* **ACTION ITEM**
Counting task for the entries below: give the number of lines that contain the word "displays", with no other text.

* **EXERCISE DATA**
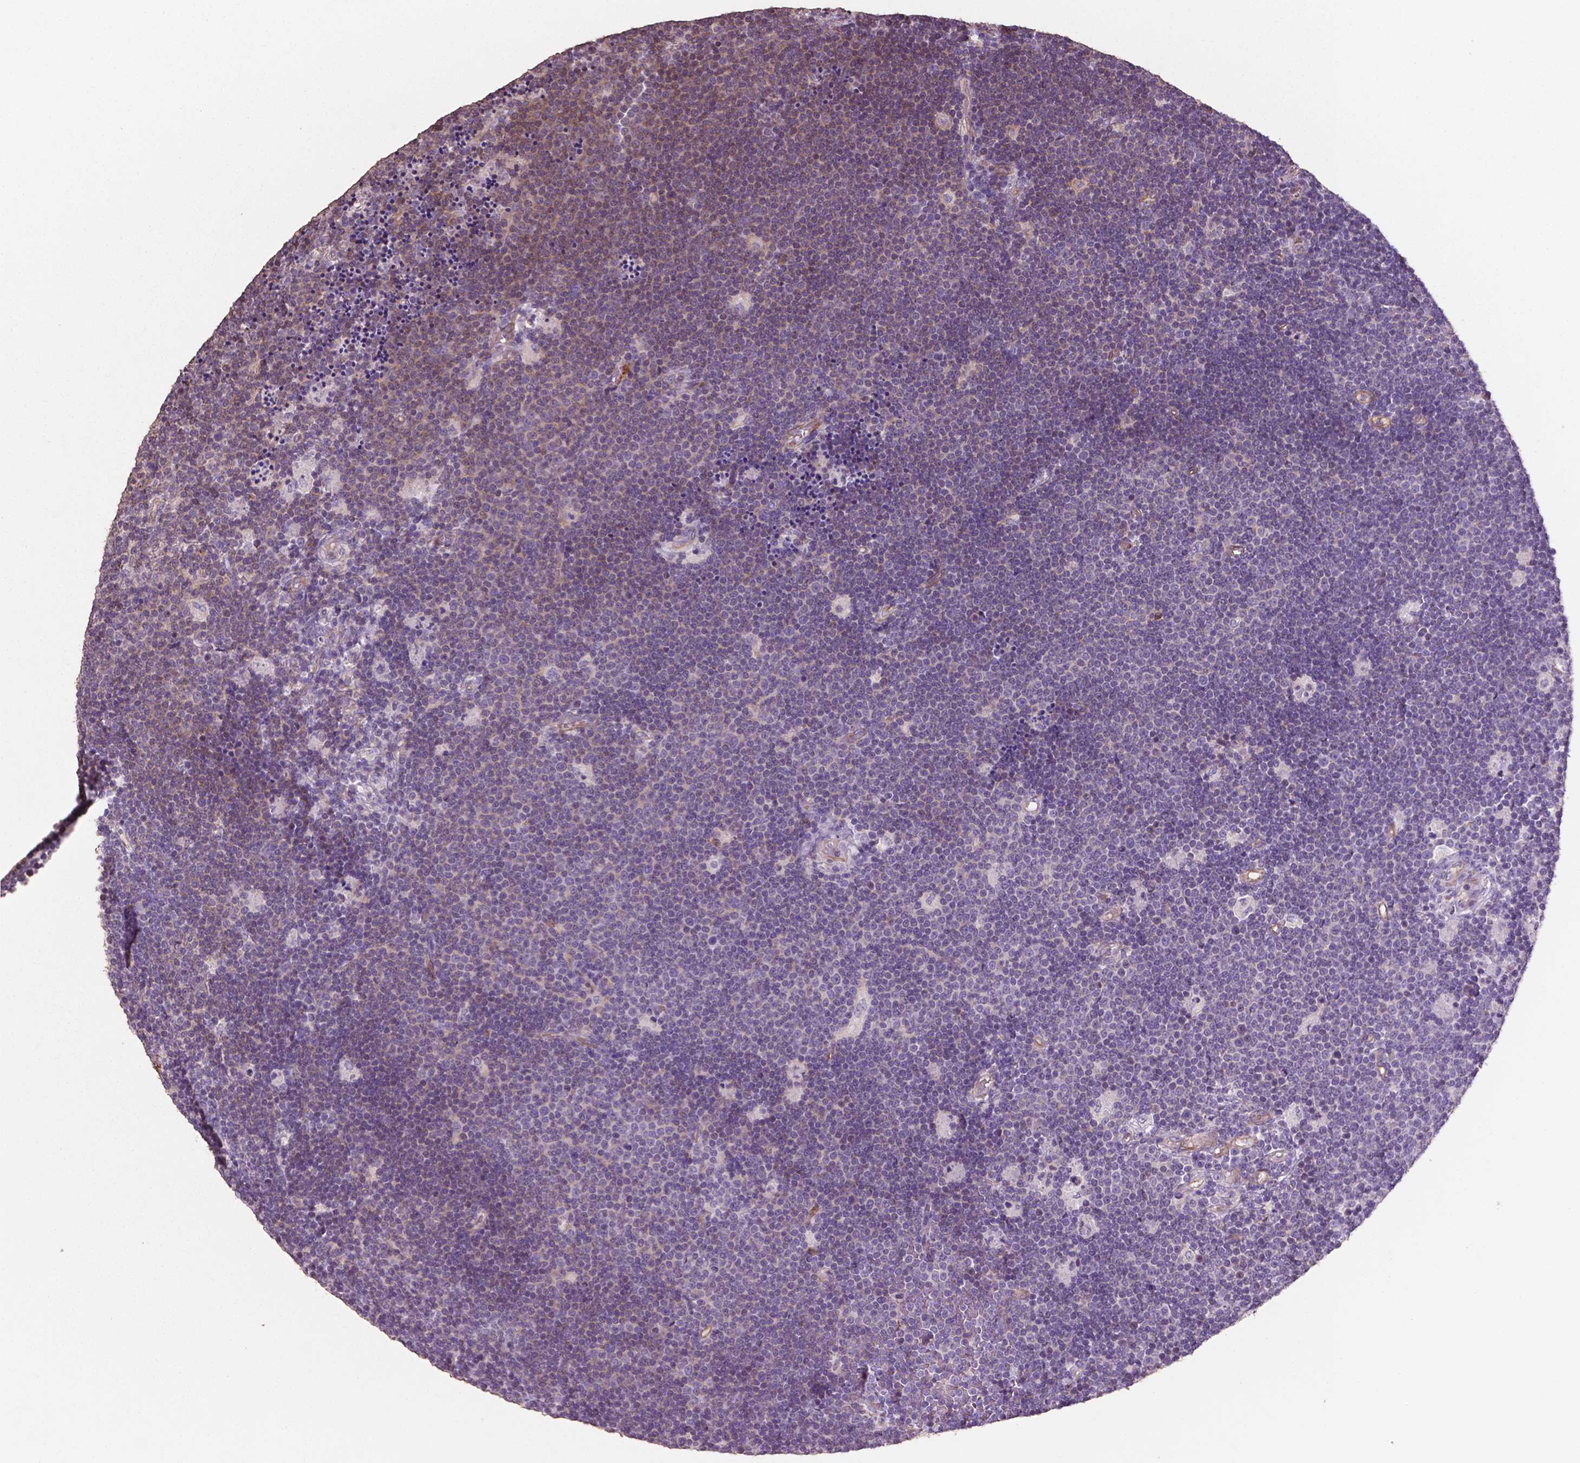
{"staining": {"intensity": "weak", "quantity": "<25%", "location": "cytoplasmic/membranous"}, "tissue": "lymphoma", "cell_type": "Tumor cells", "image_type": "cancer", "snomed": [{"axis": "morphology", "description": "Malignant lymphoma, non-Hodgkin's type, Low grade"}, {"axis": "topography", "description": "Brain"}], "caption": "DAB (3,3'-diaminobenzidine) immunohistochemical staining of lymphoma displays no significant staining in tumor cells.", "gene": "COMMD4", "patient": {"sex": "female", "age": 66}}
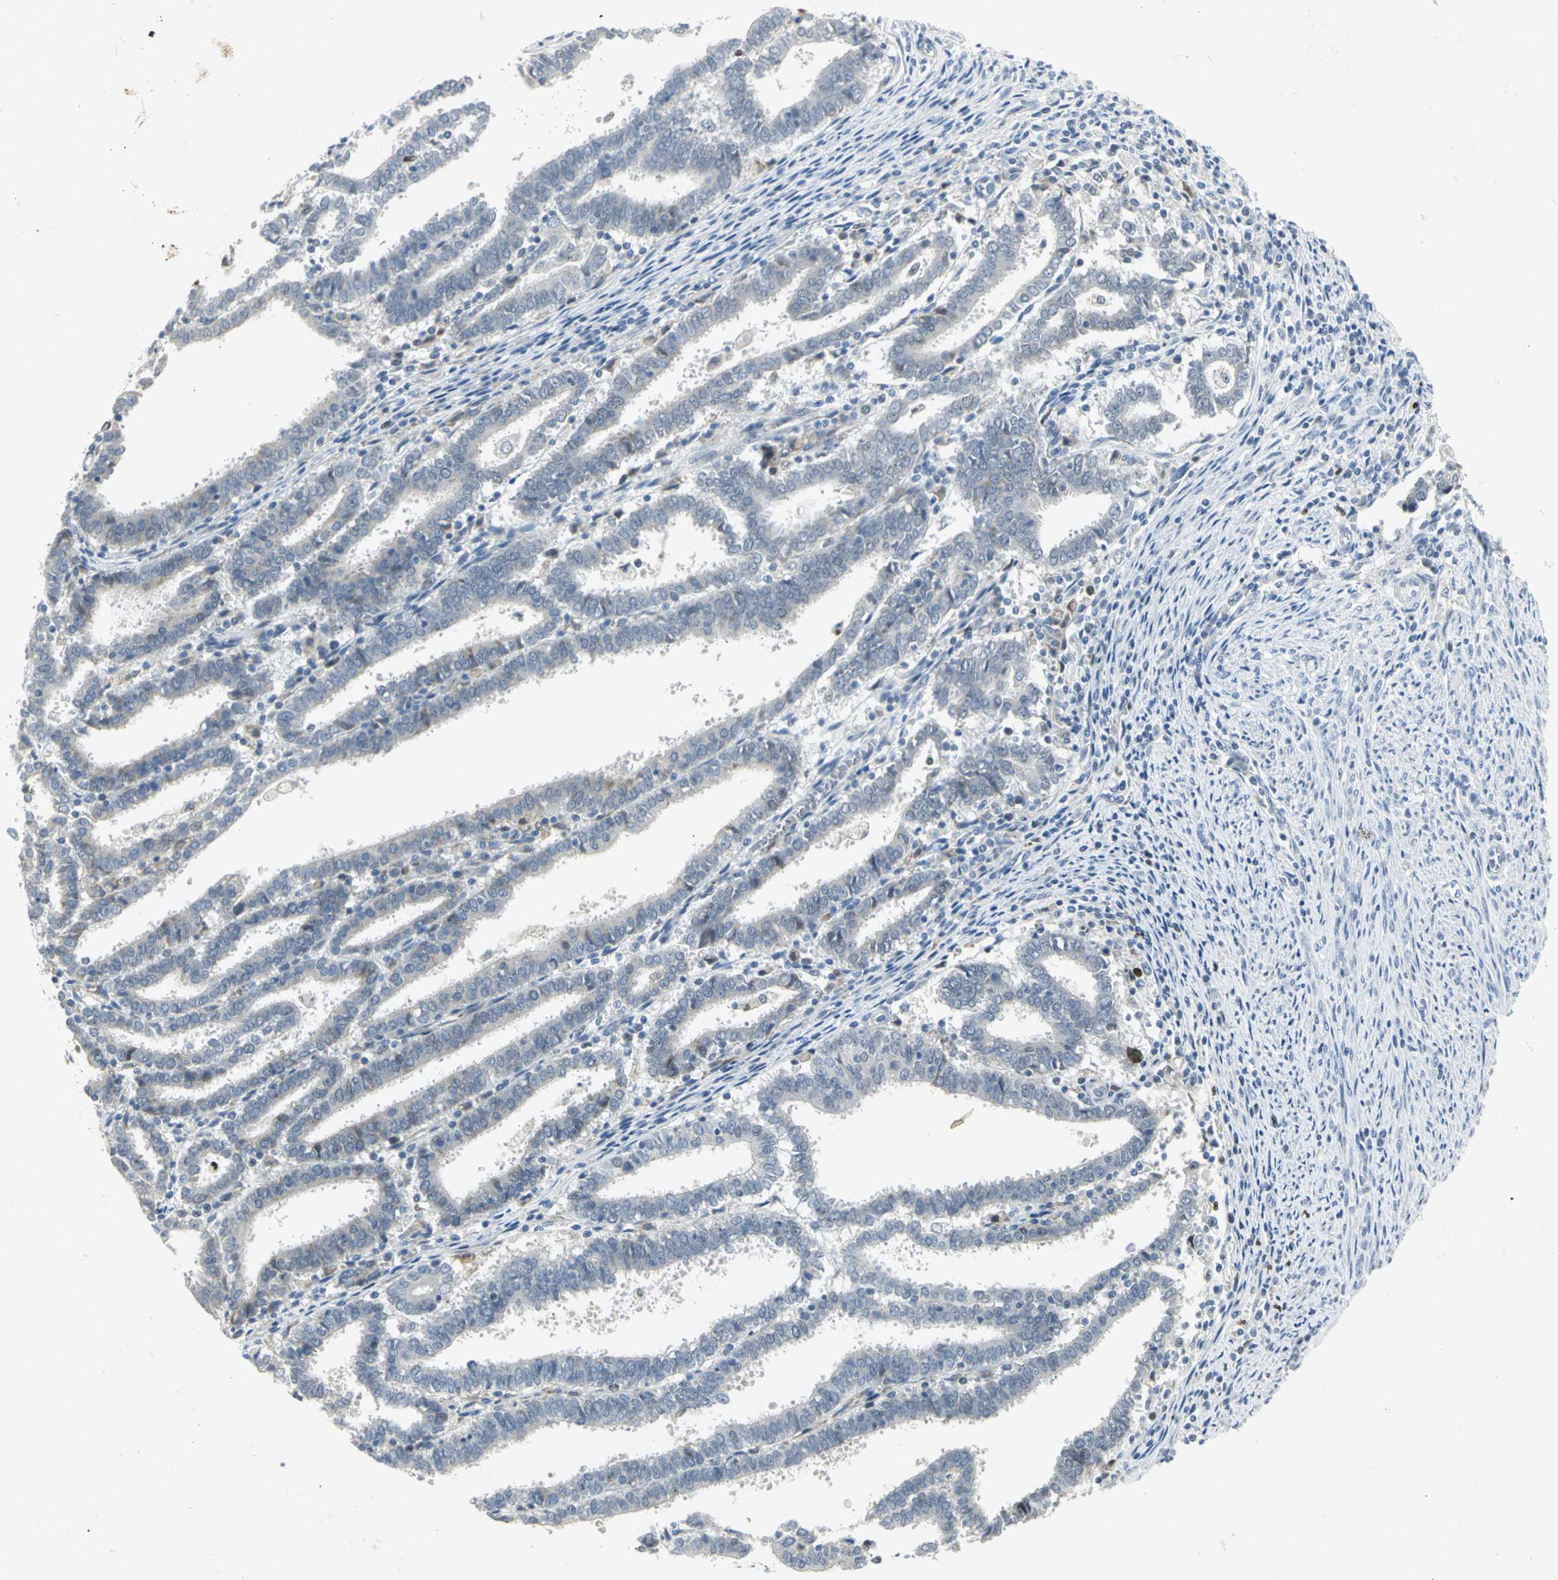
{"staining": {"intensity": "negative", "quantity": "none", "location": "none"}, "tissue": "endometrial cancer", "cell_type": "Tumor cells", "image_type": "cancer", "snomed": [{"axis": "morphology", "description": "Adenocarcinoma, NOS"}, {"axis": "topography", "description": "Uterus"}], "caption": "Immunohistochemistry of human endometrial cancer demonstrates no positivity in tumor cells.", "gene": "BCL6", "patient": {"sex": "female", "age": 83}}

--

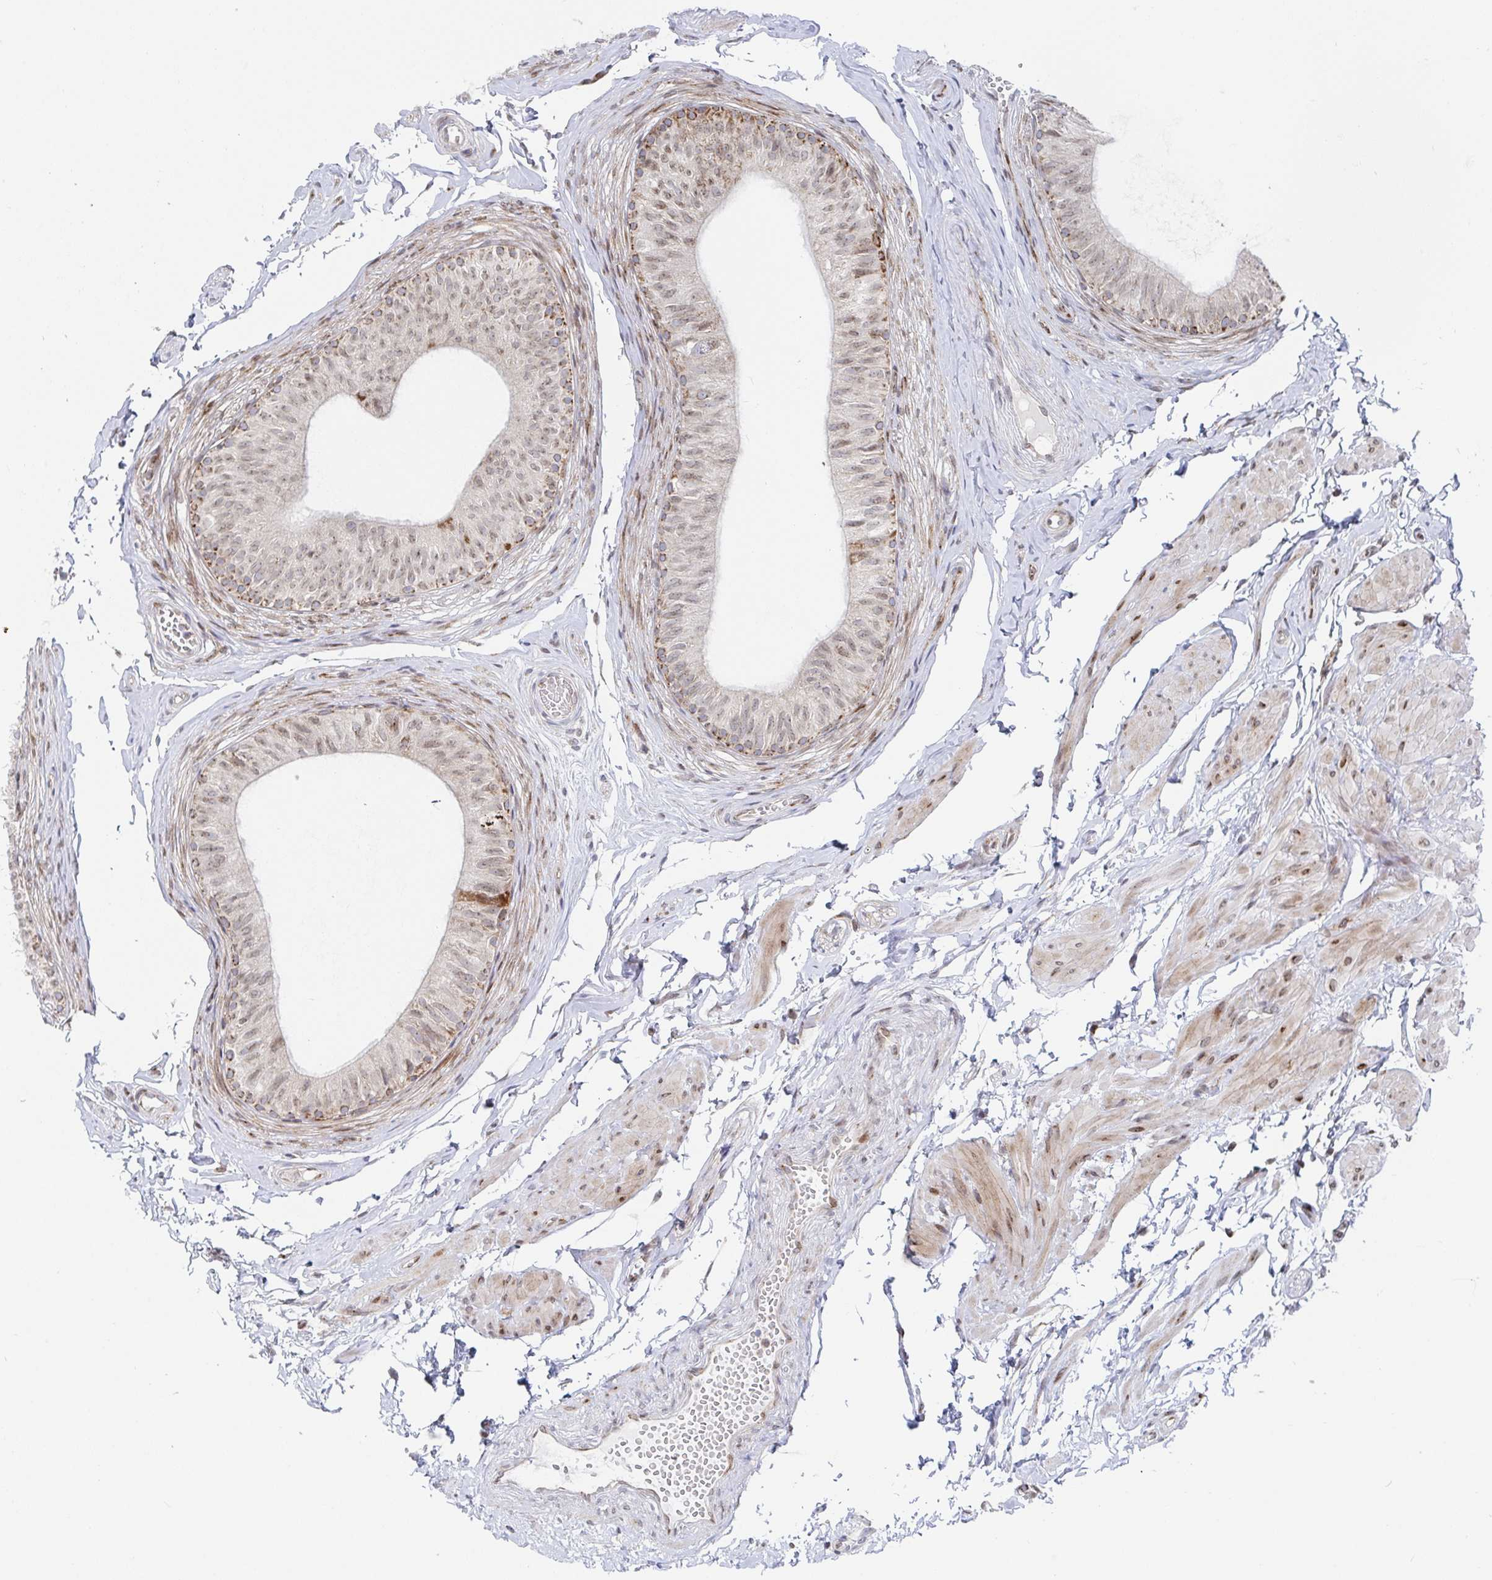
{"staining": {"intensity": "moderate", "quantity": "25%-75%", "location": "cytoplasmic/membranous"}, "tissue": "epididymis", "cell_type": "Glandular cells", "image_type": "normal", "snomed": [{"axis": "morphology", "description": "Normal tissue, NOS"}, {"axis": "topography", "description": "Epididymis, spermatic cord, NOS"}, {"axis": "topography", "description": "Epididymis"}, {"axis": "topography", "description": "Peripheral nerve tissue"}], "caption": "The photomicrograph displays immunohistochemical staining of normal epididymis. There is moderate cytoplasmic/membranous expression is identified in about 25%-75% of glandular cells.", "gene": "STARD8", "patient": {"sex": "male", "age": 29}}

* **REPLY TO THE TASK**
2